Here are seven hidden costs you should recognize, as you will likely have to pay these.
1. Property Taxes
When you initially start investing in rental properties, you might have limited information on how much the property taxes will be for your properties. In some states, You might view your own home's property tax bills and assume the rental units will have the same rates.
The property taxes you pay for your house include exemptions. You cannot claim these exemptions on rental properties, though, so you will pay more for your rental property taxes.
Failing to plan for this could cut into your profits. Therefore, you may want to find out the costs for these taxes before you get the bills. When you find out the costs, you can add them to your budget and avoid surprise expenses.
2. Insurance Costs
The second cost many landlords minimize is the rental property insurance costs. Insuring rental properties is not affordable, and your rates might increase each year.
If you fail to account for the increases in property insurance costs, it might cut into your cash flow.
Also, If you ever file a claim, you might see increases in your insurance premium. It would help if you planned for higher prices each year to protect yourself.
3. Maintenance for Rental Property Costs
The next hidden cost you might forget about it is maintenance costs. Maintaining properties is vital if you want them to hold their values. Proper maintenance is also essential to attract good-quality tenants.
You will have maintenance to do when preparing rental properties and throughout the year. Creating a list of maintenance tasks to do is a great way to keep up with these tasks, and you can create a list of monthly and yearly tasks.
Rental property maintenance costs will likely cost more than you expect. Therefore, you should consider increasing your budget by at least 5% to 10% for these added expenses. If you do this, you can avoid unforeseen costs.
4. Eviction Fees
Owning rental property often places you in a position where you must evict people. Even the best landlords occasionally end up with poor-quality tenants.
You must follow the legal process of eviction if you need to get rid of a tenant, and the process is not free. You can save money if you handle it yourself, but managing it yourself requires spending time and effort on the case.
You can also hire a lawyer to handle it for you or hire a property management company to handle your evictions. In either case, you will rack up fees from the evictions, and you might not be planning to pay these bills.
Planning for these fees ahead of time offers a way for you to avoid unexpected bills
5. Legal Fees
You might also encounter other legal fees that you were not planning to pay in addition to eviction fees. If you ever encounter a tenant or property issue, you might need to visit a lawyer for advice and help.
Attorney fees are not affordable. If you don't plan for these expenses, you might encounter some substantial bills that you were not expecting. Legal fees are a typical hidden cost of owning rental property.
6. Emergency Repairs
The next hidden cost you might have with your business is emergency repair bills. One thing you can count on with rental properties is emergency repairs. The other thing you can count on is that they will be surprises.
You cannot predict when emergencies will arise or how often they will occur. You also cannot predict how much they will cost.
If you want to avoid surprise expenses, you'll have to plan for emergency repairs.
7. Loss of Income from Vacancies
The last hidden cost to recognize is different from the others.
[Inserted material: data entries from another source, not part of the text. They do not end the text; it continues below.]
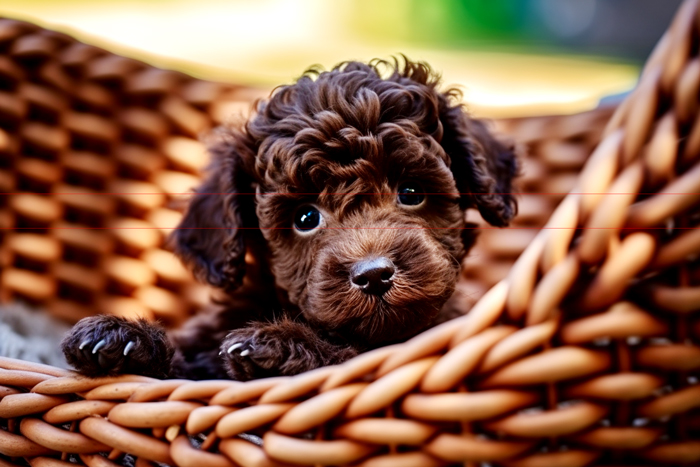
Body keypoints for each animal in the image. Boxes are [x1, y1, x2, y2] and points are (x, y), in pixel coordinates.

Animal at [61, 58, 520, 382]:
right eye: (305, 217)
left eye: (410, 193)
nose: (374, 274)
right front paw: (123, 338)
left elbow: (345, 358)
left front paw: (276, 346)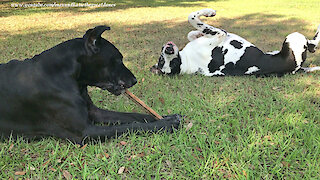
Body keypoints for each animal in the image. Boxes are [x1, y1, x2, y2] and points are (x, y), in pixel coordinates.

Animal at [0, 25, 180, 143]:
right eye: (118, 59)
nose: (134, 80)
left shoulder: (94, 112)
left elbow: (134, 117)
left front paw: (165, 117)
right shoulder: (85, 131)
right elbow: (132, 126)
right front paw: (166, 124)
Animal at [151, 8, 320, 76]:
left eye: (160, 59)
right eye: (164, 62)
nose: (168, 50)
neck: (186, 62)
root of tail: (295, 69)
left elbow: (191, 32)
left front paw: (197, 33)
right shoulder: (219, 34)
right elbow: (192, 17)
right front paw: (209, 12)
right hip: (294, 37)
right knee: (313, 43)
This cost is the loss of income you may experience from vacancies.
With rental properties, you only collect money when people live in the units. When a property does not have a tenant, you stop earning money from the property.
Many landlords create budgets based on 100% occupancy. The problem with this is that you will not have 100% occupancy. You will have times when your units are vacant, and these situations will result in a loss of income.
Adjusting your budget to a 90% to 95% occupancy rate might be more realistic and safer for your budget.
How to Boost Your Profits
Running your own rental properties might seem like the best option, but you might be able to increase your profitability by hiring a company to take over the management duties.
Property management companies are experts at managing properties, and they know how to plan for all the rental property costs you may encounter.